What to do >> All lines in the data below carrying the string "auch" are to be located and copied.

Data supplied >>
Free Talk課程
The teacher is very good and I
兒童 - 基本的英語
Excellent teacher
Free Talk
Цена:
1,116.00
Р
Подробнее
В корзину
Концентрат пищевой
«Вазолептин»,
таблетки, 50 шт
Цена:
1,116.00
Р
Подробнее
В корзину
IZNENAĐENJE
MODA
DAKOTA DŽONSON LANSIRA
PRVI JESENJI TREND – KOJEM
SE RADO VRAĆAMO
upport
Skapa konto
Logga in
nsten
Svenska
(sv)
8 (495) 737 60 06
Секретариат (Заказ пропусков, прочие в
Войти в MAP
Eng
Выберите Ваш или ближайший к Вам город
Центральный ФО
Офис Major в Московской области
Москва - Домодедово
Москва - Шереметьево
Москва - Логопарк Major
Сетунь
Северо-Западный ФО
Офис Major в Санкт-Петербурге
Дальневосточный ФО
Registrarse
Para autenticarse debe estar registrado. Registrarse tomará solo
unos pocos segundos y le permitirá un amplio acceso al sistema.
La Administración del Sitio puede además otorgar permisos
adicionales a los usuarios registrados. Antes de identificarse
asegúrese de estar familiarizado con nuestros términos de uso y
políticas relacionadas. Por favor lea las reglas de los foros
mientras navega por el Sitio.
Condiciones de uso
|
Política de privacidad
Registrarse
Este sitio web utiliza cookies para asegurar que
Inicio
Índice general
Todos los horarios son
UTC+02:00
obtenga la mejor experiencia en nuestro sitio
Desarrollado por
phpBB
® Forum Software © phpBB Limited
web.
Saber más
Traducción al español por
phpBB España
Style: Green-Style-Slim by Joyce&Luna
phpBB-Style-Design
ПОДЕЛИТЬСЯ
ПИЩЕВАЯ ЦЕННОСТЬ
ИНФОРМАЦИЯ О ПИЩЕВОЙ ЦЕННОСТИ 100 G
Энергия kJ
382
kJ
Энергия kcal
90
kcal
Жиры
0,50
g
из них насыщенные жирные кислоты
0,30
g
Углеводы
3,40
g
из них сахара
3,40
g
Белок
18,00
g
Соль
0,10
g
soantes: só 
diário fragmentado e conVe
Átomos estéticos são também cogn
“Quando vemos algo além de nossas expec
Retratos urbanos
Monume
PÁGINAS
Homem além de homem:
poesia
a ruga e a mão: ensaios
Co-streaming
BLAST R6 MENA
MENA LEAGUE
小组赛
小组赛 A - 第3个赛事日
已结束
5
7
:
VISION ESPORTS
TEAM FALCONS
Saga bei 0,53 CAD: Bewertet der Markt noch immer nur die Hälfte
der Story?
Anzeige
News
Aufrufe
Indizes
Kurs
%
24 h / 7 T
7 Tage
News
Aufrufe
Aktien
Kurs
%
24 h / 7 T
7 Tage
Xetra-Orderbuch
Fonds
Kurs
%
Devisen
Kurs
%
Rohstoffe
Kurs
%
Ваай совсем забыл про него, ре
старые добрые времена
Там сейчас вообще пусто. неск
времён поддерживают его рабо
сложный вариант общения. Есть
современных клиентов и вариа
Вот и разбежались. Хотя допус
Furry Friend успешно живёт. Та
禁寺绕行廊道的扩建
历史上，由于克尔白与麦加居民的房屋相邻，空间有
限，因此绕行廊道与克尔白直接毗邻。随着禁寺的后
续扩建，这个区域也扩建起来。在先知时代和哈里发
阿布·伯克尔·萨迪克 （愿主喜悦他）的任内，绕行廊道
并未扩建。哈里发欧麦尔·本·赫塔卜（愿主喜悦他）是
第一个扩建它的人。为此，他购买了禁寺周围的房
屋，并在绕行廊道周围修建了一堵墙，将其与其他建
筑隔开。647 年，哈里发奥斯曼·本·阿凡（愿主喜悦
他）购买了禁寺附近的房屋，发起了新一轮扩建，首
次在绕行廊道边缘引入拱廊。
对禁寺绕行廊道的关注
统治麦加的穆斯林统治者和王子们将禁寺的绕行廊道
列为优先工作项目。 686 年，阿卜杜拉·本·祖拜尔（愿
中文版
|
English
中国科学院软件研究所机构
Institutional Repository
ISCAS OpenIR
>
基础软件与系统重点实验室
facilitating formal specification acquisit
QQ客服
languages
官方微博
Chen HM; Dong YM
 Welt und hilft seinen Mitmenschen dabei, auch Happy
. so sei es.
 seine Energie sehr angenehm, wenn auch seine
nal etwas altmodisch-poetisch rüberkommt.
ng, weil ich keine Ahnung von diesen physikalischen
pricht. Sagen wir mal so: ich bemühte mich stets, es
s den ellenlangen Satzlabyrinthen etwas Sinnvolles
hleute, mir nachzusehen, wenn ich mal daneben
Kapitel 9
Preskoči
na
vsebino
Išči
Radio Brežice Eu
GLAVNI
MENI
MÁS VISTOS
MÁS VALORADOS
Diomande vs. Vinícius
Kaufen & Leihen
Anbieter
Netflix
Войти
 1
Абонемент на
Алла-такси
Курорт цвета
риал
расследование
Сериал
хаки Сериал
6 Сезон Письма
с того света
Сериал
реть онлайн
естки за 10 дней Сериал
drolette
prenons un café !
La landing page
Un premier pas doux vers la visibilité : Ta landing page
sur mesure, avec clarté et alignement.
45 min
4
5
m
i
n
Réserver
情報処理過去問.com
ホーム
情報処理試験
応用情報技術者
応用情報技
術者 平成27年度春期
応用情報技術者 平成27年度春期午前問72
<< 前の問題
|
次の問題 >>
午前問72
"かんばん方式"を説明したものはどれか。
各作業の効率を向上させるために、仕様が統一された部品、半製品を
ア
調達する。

Solution >>
 Welt und hilft seinen Mitmenschen dabei, auch Happy
 seine Energie sehr angenehm, wenn auch seine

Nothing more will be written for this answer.